Years: 1920's / 2013 
The Court of Honor, Wisconsin Avenue. The statue, "The Victorious Charge," is in the center, with new traffic on the right. On the left are more buildings going into the distance, with cars and park area. On the statue is inscribed "To Those Who Fought In The War For The Union 1861-1865. Erected 1898."

 Original Photograph by: Murdoch Photographers

Then & Now: Milwaukee - "Muddy Street"

 Then & Now: Milwaukee - "Muddy Street"
Years: 1901/2013

A man tips his hat to a passing woman as horse-drawn carts and pedestrians navigate through the dirt and mud of Milwaukee streets, thereby illustrating that the problem of impassable streets had not been solved, even in Wisconsin's largest city, at the turn of the 20th century.

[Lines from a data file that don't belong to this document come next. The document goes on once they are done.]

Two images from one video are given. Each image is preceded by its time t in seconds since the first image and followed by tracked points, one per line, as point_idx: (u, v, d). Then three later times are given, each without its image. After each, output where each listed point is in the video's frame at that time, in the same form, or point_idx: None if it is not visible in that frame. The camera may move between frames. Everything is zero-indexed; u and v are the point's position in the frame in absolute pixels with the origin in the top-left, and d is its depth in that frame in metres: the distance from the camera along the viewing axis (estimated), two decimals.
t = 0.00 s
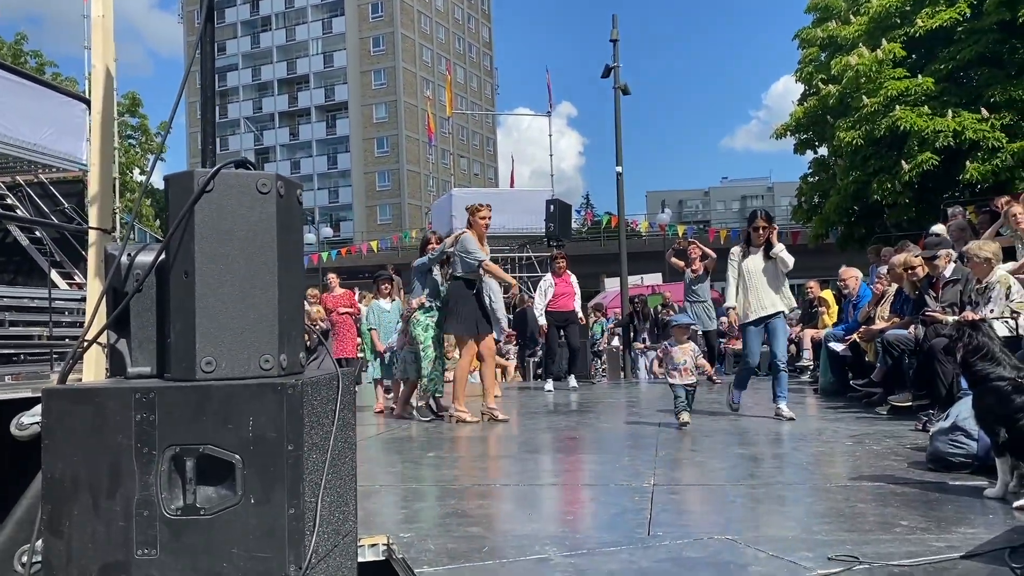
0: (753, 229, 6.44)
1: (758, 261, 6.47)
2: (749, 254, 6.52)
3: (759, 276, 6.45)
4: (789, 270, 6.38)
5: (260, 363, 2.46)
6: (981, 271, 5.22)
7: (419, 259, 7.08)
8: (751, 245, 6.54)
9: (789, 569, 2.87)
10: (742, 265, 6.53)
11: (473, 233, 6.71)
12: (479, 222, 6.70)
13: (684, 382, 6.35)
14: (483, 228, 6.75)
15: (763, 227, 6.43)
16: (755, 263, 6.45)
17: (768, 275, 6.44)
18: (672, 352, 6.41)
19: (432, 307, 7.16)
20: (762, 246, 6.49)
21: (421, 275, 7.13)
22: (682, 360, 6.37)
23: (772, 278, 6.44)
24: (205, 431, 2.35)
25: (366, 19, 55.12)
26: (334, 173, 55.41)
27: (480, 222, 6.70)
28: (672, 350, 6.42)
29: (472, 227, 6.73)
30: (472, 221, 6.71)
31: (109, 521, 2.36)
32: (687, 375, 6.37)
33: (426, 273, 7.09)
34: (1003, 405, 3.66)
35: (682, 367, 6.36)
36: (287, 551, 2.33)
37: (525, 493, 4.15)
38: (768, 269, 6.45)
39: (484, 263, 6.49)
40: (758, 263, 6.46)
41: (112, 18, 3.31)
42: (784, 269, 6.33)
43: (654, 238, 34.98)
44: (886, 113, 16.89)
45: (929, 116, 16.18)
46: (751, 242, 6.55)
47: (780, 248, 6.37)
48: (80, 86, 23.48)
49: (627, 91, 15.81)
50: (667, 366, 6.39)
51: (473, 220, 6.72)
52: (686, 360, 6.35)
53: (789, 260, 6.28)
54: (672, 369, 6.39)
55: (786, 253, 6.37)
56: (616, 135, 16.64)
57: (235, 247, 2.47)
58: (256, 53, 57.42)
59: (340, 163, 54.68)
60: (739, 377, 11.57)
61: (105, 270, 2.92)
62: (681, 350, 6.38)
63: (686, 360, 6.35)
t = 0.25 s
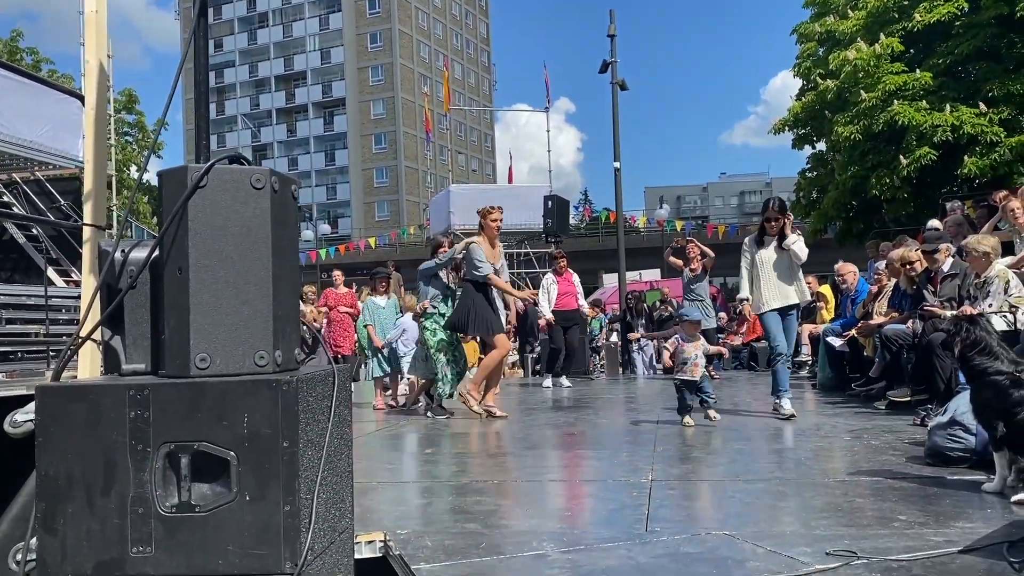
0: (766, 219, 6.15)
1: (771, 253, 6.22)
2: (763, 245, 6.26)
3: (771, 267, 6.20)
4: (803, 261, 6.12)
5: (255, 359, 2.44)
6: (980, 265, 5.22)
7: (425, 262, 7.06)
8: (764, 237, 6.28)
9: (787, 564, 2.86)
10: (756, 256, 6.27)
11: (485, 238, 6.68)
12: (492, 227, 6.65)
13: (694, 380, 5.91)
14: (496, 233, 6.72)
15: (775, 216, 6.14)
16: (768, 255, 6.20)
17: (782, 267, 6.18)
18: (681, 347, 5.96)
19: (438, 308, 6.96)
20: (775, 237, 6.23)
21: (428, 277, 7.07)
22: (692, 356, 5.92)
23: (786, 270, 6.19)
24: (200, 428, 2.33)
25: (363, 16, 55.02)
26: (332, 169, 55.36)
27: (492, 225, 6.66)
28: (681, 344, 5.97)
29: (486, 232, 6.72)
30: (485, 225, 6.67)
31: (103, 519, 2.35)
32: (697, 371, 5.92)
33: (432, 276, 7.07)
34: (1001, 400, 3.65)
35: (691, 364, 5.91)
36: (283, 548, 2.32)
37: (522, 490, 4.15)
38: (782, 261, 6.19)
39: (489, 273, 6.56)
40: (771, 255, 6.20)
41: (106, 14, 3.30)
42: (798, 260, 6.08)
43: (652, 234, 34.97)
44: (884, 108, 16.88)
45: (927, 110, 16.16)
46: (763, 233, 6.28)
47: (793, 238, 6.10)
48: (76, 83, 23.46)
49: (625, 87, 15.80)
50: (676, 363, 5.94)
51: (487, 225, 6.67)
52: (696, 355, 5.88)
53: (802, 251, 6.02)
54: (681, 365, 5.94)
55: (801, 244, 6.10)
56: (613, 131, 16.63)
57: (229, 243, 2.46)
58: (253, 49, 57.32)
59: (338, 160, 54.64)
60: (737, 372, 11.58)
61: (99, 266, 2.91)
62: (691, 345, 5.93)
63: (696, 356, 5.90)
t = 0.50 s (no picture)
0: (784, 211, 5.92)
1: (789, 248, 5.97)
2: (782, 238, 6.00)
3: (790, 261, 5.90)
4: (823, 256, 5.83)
5: (254, 357, 2.44)
6: (981, 262, 5.19)
7: (440, 252, 6.91)
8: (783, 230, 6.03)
9: (789, 562, 2.86)
10: (773, 250, 6.00)
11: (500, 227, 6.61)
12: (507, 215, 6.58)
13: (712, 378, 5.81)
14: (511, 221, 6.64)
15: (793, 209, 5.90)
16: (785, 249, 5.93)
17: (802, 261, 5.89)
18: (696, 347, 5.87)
19: (454, 299, 7.03)
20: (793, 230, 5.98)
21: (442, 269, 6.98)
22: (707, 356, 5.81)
23: (804, 266, 5.89)
24: (199, 425, 2.33)
25: (363, 14, 54.96)
26: (332, 167, 55.35)
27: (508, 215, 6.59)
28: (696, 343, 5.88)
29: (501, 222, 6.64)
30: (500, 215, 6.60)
31: (103, 516, 2.34)
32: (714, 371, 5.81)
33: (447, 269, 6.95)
34: (1003, 397, 3.64)
35: (706, 363, 5.82)
36: (283, 547, 2.32)
37: (523, 487, 4.14)
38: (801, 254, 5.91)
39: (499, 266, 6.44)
40: (790, 249, 5.93)
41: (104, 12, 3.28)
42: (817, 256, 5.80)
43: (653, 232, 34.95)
44: (885, 104, 16.86)
45: (928, 107, 16.13)
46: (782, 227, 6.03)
47: (811, 233, 5.86)
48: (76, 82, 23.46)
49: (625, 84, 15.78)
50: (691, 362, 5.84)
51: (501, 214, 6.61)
52: (712, 355, 5.79)
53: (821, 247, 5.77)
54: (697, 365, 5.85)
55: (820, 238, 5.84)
56: (614, 128, 16.61)
57: (228, 241, 2.45)
58: (254, 48, 57.32)
59: (338, 158, 54.62)
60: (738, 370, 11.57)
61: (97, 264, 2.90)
62: (706, 344, 5.83)
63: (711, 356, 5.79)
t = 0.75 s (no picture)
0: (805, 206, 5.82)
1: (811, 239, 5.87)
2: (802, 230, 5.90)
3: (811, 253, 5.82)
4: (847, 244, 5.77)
5: (256, 360, 2.44)
6: (983, 262, 5.21)
7: (455, 261, 7.00)
8: (803, 221, 5.90)
9: (790, 565, 2.85)
10: (793, 242, 5.90)
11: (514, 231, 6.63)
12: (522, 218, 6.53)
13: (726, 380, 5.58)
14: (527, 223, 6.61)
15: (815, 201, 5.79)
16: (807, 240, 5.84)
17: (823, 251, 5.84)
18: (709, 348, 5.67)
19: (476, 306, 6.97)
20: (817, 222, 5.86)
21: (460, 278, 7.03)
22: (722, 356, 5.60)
23: (826, 257, 5.85)
24: (201, 428, 2.32)
25: (365, 13, 54.96)
26: (334, 166, 55.35)
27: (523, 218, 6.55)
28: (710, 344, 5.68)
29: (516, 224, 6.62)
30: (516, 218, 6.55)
31: (104, 519, 2.34)
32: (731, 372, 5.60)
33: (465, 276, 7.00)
34: (1005, 398, 3.64)
35: (722, 364, 5.60)
36: (285, 550, 2.32)
37: (525, 489, 4.14)
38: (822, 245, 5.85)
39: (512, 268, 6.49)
40: (811, 240, 5.85)
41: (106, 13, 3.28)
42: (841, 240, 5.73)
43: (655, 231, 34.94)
44: (887, 103, 16.84)
45: (930, 106, 16.12)
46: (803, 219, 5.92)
47: (835, 221, 5.77)
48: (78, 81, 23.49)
49: (627, 83, 15.77)
50: (706, 364, 5.63)
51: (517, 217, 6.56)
52: (728, 356, 5.59)
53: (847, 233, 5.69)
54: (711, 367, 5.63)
55: (844, 226, 5.76)
56: (616, 127, 16.61)
57: (230, 243, 2.44)
58: (255, 47, 57.38)
59: (340, 157, 54.64)
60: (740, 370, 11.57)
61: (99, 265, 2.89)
62: (721, 344, 5.64)
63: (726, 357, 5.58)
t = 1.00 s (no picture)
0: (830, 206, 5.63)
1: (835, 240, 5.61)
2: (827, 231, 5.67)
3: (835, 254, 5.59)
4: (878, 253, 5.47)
5: (257, 361, 2.43)
6: (986, 262, 5.20)
7: (471, 248, 6.64)
8: (828, 220, 5.69)
9: (793, 567, 2.85)
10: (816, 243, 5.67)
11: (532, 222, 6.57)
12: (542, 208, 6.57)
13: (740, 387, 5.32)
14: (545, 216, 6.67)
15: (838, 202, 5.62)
16: (833, 241, 5.59)
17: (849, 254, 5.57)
18: (726, 351, 5.38)
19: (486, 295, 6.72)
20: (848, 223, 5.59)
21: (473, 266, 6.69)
22: (738, 360, 5.31)
23: (852, 259, 5.56)
24: (202, 429, 2.32)
25: (367, 12, 54.97)
26: (335, 166, 55.35)
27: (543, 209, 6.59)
28: (726, 348, 5.37)
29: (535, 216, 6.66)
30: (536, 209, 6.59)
31: (106, 520, 2.34)
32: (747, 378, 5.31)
33: (479, 263, 6.67)
34: (1008, 399, 3.63)
35: (739, 369, 5.31)
36: (287, 552, 2.31)
37: (527, 489, 4.14)
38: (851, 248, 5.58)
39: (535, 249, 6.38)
40: (836, 241, 5.59)
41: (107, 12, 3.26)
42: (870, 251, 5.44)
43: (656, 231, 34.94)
44: (889, 103, 16.83)
45: (932, 106, 16.10)
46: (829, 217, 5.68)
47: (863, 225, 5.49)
48: (80, 81, 23.54)
49: (629, 82, 15.79)
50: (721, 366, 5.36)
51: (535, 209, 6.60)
52: (745, 360, 5.28)
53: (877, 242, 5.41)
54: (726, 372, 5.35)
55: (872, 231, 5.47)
56: (618, 127, 16.60)
57: (232, 244, 2.44)
58: (257, 46, 57.44)
59: (341, 157, 54.66)
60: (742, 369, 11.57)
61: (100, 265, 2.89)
62: (739, 347, 5.32)
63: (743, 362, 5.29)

SE corner of E. Wisconsin Ave. at N. Milwaukee St. facing west. The Wells Building is on the right, 1 block west at SW corner of Wisconsin Ave. and N. Broadway on the left is the Railway Exchange Buildingg, the Pabst Building (NE corner of N. Water St. and E. Wisconsin Ave.) is the tower in the distance on the right (no longer there). In the distant center of the photo is the former Gimbels Department Store block on the east side of the Milwaukee River. (Using post-1930 street names.)

Original Photograph by: Robert J Taylor

Then & Now: Milwaukee - Michigan Street Bridge

Then & Now: Milwaukee - Michigan Street Bridge

Seen in the foreground you can see several men at work, constructing the Michigan Street Bridge that crosses the Milwaukee River from the east bank to the west bank.  In the background you can see a number of bypass walkways and bridges that have since been constructed.  

Years: 1905 / 2013

Original Photographer: Robert J. Taylor 

Then & Now: Milwaukee - Wisconsin Avenue Bridge

Then & Now: Milwaukee - Wisconsin Avenue Bridge
Years: 1928/2013
An open drawbridge with a boat crossing below. The First National Bank is in the background.  

Original Photograph by: Murdoch Photographers

Then & Now: Downtown Milwaukee

Downtown Milwaukee - Then & Now

Years: 1915/2013
Looking south on the Milwaukee River from Wells Street. 
Landmarks left to right: Manufacturers Home Building, First National Bank, and the Pabst Building. Caption on glass plate reads, "View S. from Oneida St. Bridge".